Eine Minute später lagen sie beide wieder auf dem Boden und hielten sich die, vor lauter Lachen, schmerzenden Bäuche. Sie beruhigten sich langsam wieder.

„Wir sollten gehen, wir müssen noch in den Garten und arbeiten.“

Paul pfiff durch die Zähne.

„Gartenarbeit is doof.“, sagte er und Cölln nickte zustimmend.

Da kam Berlin die Idee:

„Weißte, wenn man tot wär- also ich mein jetz, wenn ich wieder so tun würde- dann müssten wir bestimmt nich' in den Garten. Oder Cölli? Ich habs doch gut gespielt, das tot sein, ne?“

„Ja, sehr gut haste gespielt, ich hab's echt geglaubt! Wenn du tot wärst, dann müssen wir ganz bestimmt nich arbeiten. Hab noch nie gesehn, dass se nen Toten arbeiten haben lassen. Was solls auch bringen, die bewegen sich ja nich...“

Weise Worte, wie Paul fand, begeistert hörte er Cölln zu.

„Und man müsste auch nichts anderes machen, wie Wasser holen oder langweilige Gänse hüten.“, stellte der Jüngere fest.

„Mhh... Gänse schmecken gut...“

„Hüten, nich essen, Cölli! Du weißt aber was ich mein, oder?“

„Klar tu ich dis. Du spielst du, halt bloß in tot und wir müssen nie wieder arbeiten.“

„Genau.“, bestätigte Paul, „Meinste Albi erschreckt sich auch so wie du?“

„Ach was, der wird froh sein, dasser dich los is.“, scherzte Nikolai, doch er wusste ganz genau, dass Paul alles glaubte, was man ihm erzählte.

„Meinste?“

„Jep. Der wird dich hinterm Haus verscharren und gut is. Und wenn de denn unter der Erde bist, denn kannste nich mehr mit mir spielen, dann muss ich mir nen neuen besten Freund suchen. Meinste, die Mädels stehn auf Wetttauchen?“

Berlin schluckte schwer. Vielleicht war es doch keine so gute Idee, sich als tot auszugeben. Lebendig begraben werden, wollte schließlich niemand.

„Cölli, ich glaub dis reicht, wenn ich nur kurz so tu als ob...“
 

Wo blieben die Jungs wieder? Bestimmt wollten sie sich vor der Arbeit drücken. Ja, ganz sicher. Albrecht kannte die beiden nur zu gut. Sein Blick war in die Ferne gerichtet, während er vor dem Haus darauf wartete, dass jeweils ein roter und ein brauner Haarschopf am Horizont auftauchten.

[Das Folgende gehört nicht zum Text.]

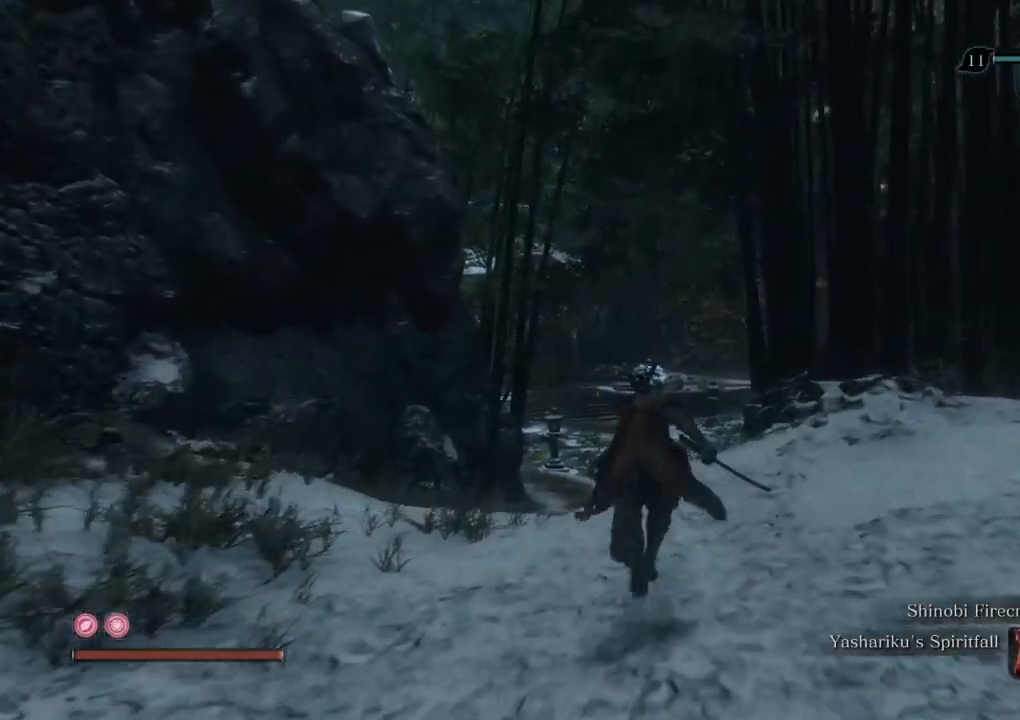
{"keys": ["shift", "w"], "mouse": [], "events": []}
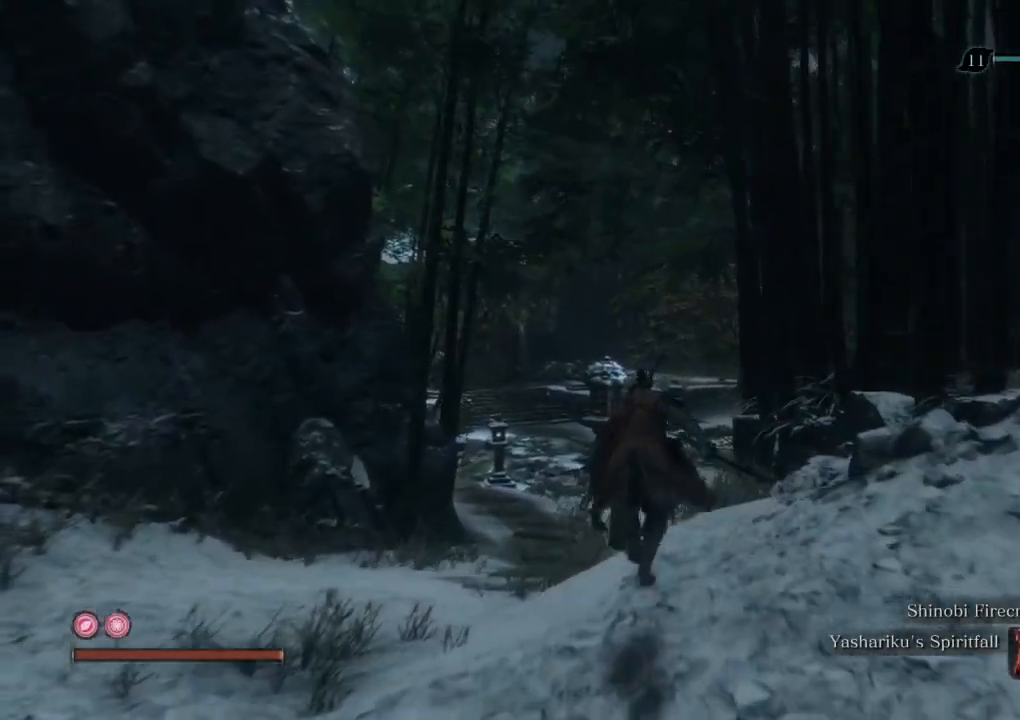
{"keys": ["shift", "w"], "mouse": [], "events": []}
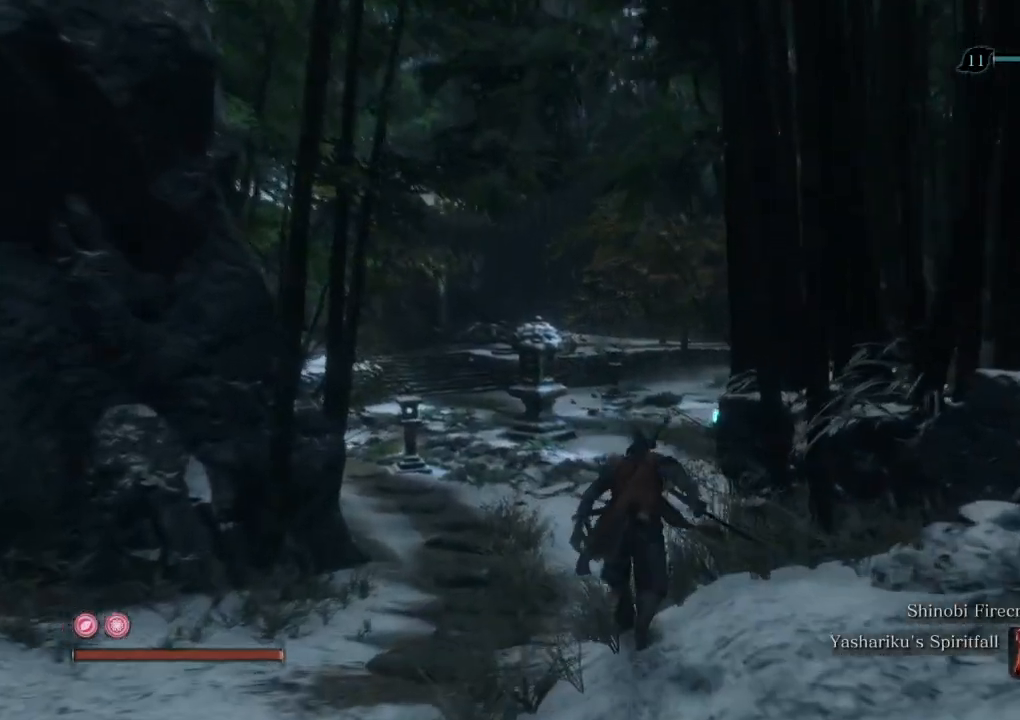
{"keys": ["shift", "w"], "mouse": [], "events": []}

Und tatsächlich, Ersterer ließ sich schon bald blicken und das mit einem Tempo... Was den wohl gebissen hatte? Bei genauerem Hinsehen erkannte man, dass Cölln etwas recht großes, Unförmiges auf dem Rücken trug. Noch hundert Meter und Albrecht erkannte einen Arm... Ein Bein... Einen Kopf...! Nikolai trug einen leblosen Paul!

„Oh mein...“, Brandenburg rannte ihnen entgegen.

Der Junge brach zu einem Haufen zusammen. Nur noch ein paar Meter... Cölln japste nach Luft, Berlin lag nur klitschnass da und Albrecht starrte sie beide an.

„Was ist passiert?!“, fragte er schnell, mit hoher Stimme und sichtlich besorgt.

„Paule is ... Ertrunken!“, rief Cölln und drückte sich auf den, sich rasch hebenden und senkenden, Brustkorb.

Man sah es ihm an, Albrecht fiel aus allen Wolken, als sich ein sinnbildliches Messer durch sein Herz zu bohren schien. Sein Leib fing an zu zittern und es stiegen ihm Tränen in die grünen Augen. Was sollte er tun?! Mechanisch fiel er auf die Knie und presste sein Ohr an die Brust des regungslosen Kindes.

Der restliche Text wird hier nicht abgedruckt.